Data shown:
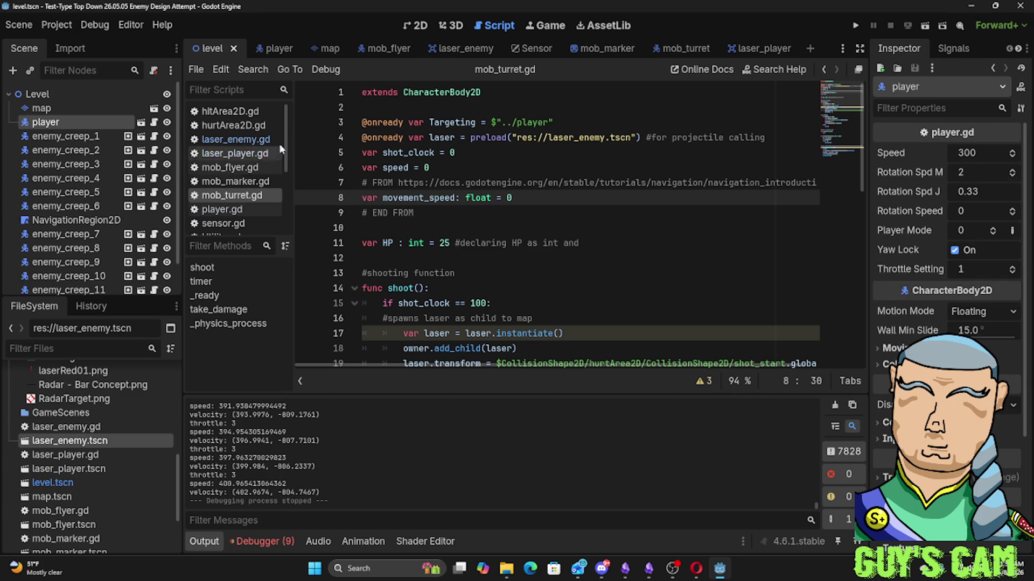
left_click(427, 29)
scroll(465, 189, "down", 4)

...

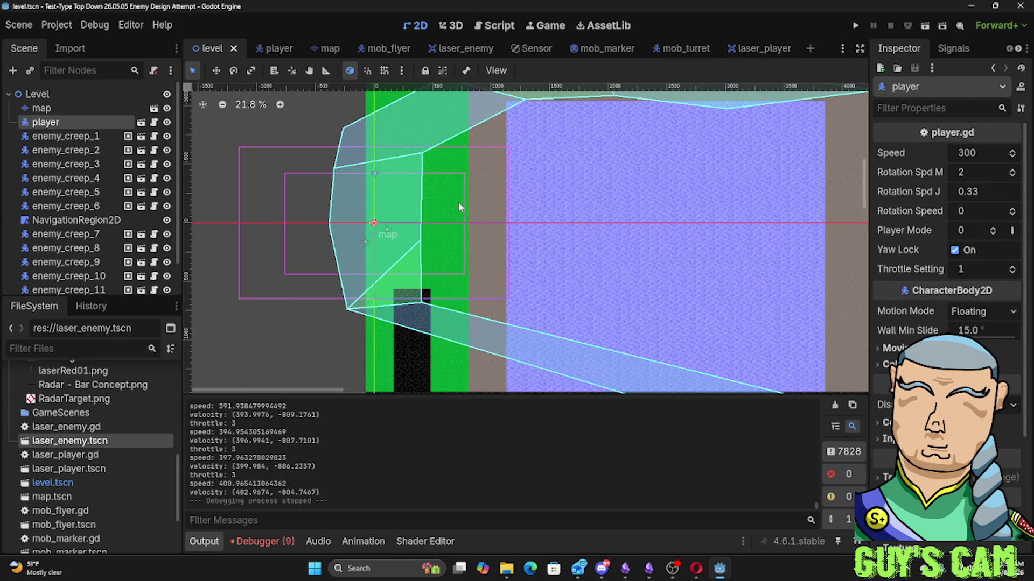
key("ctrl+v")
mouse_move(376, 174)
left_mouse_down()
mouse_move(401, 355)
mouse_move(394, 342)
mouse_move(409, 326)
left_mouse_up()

Your assignment:
Please transcribe exactly the lines above from the line that has "mouse_move(401, 355)" up to and including the line that has "left_mouse_up()"; no other line belongs in the answer.

Answer area:
mouse_move(401, 355)
mouse_move(394, 342)
mouse_move(409, 326)
left_mouse_up()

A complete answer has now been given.